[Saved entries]
[Start of section]

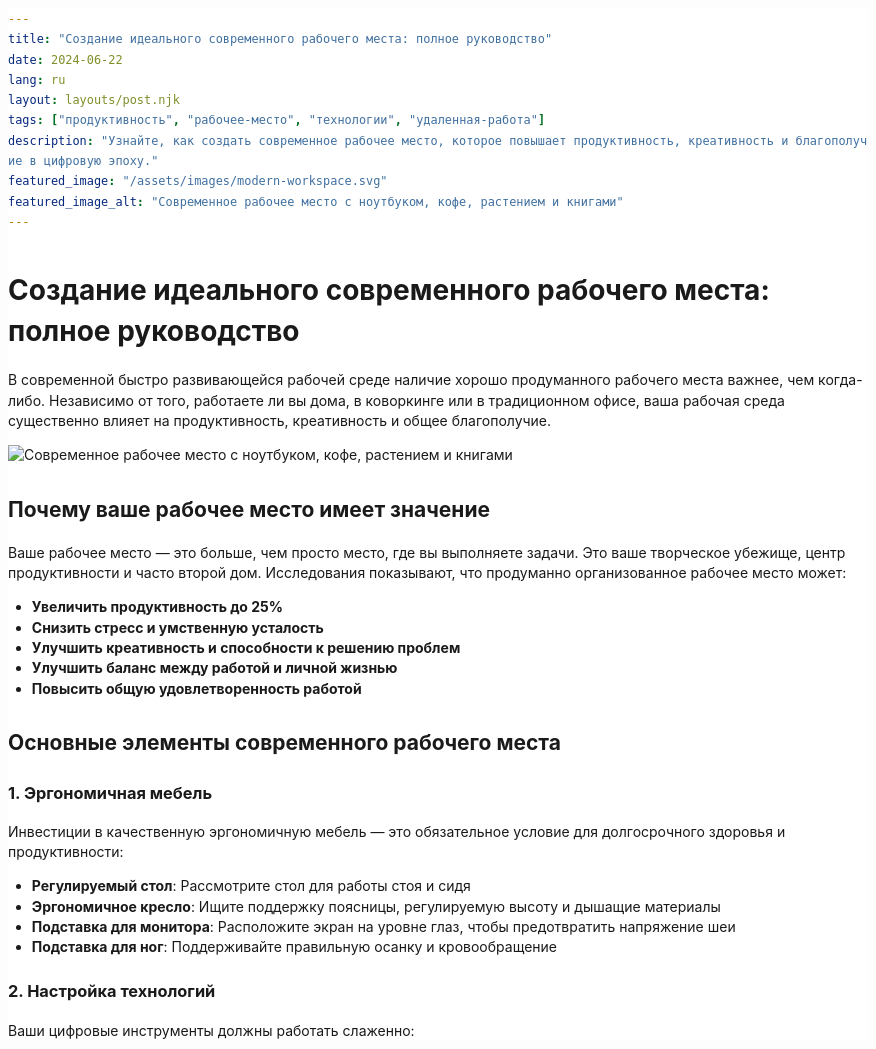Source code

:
 ```yaml
---
title: "Создание идеального современного рабочего места: полное руководство"
date: 2024-06-22
lang: ru
layout: layouts/post.njk
tags: ["продуктивность", "рабочее-место", "технологии", "удаленная-работа"]
description: "Узнайте, как создать современное рабочее место, которое повышает продуктивность, креативность и благополучие в цифровую эпоху."
featured_image: "/assets/images/modern-workspace.svg"
featured_image_alt: "Современное рабочее место с ноутбуком, кофе, растением и книгами"
---
```


# Создание идеального современного рабочего места: полное руководство

В современной быстро развивающейся рабочей среде наличие хорошо продуманного рабочего места важнее, чем когда-либо. Независимо от того, работаете ли вы дома, в коворкинге или в традиционном офисе, ваша рабочая среда существенно влияет на продуктивность, креативность и общее благополучие.

![Современное рабочее место с ноутбуком, кофе, растением и книгами](/assets/images/modern-workspace.svg)

## Почему ваше рабочее место имеет значение

Ваше рабочее место — это больше, чем просто место, где вы выполняете задачи. Это ваше творческое убежище, центр продуктивности и часто второй дом. Исследования показывают, что продуманно организованное рабочее место может:

- **Увеличить продуктивность до 25%**
- **Снизить стресс и умственную усталость**
- **Улучшить креативность и способности к решению проблем**
- **Улучшить баланс между работой и личной жизнью**
- **Повысить общую удовлетворенность работой**

## Основные элементы современного рабочего места

### 1. Эргономичная мебель

Инвестиции в качественную эргономичную мебель — это обязательное условие для долгосрочного здоровья и продуктивности:

- **Регулируемый стол**: Рассмотрите стол для работы стоя и сидя
- **Эргономичное кресло**: Ищите поддержку поясницы, регулируемую высоту и дышащие материалы
- **Подставка для монитора**: Расположите экран на уровне глаз, чтобы предотвратить напряжение шеи
- **Подставка для ног**: Поддерживайте правильную осанку и кровообращение

### 2. Настройка технологий

Ваши цифровые инструменты должны работать слаженно:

[End of section]

*PROBLEM TO WORK ON*.
Pictures should be left out when the records above are restated exactly.

*SOLUTION TO THIS EXERCISE*.
Source code

:
 ```yaml
---
title: "Создание идеального современного рабочего места: полное руководство"
date: 2024-06-22
lang: ru
layout: layouts/post.njk
tags: ["продуктивность", "рабочее-место", "технологии", "удаленная-работа"]
description: "Узнайте, как создать современное рабочее место, которое повышает продуктивность, креативность и благополучие в цифровую эпоху."
featured_image: "/assets/images/modern-workspace.svg"
featured_image_alt: "Современное рабочее место с ноутбуком, кофе, растением и книгами"
---
```


# Создание идеального современного рабочего места: полное руководство

В современной быстро развивающейся рабочей среде наличие хорошо продуманного рабочего места важнее, чем когда-либо. Независимо от того, работаете ли вы дома, в коворкинге или в традиционном офисе, ваша рабочая среда существенно влияет на продуктивность, креативность и общее благополучие.

![Современное рабочее место с ноутбуком, кофе, растением и книгами](/assets/images/modern-workspace.svg)

## Почему ваше рабочее место имеет значение

Ваше рабочее место — это больше, чем просто место, где вы выполняете задачи. Это ваше творческое убежище, центр продуктивности и часто второй дом. Исследования показывают, что продуманно организованное рабочее место может:

- **Увеличить продуктивность до 25%**
- **Снизить стресс и умственную усталость**
- **Улучшить креативность и способности к решению проблем**
- **Улучшить баланс между работой и личной жизнью**
- **Повысить общую удовлетворенность работой**

## Основные элементы современного рабочего места

### 1. Эргономичная мебель

Инвестиции в качественную эргономичную мебель — это обязательное условие для долгосрочного здоровья и продуктивности:

- **Регулируемый стол**: Рассмотрите стол для работы стоя и сидя
- **Эргономичное кресло**: Ищите поддержку поясницы, регулируемую высоту и дышащие материалы
- **Подставка для монитора**: Расположите экран на уровне глаз, чтобы предотвратить напряжение шеи
- **Подставка для ног**: Поддерживайте правильную осанку и кровообращение

### 2. Настройка технологий

Ваши цифровые инструменты должны работать слаженно:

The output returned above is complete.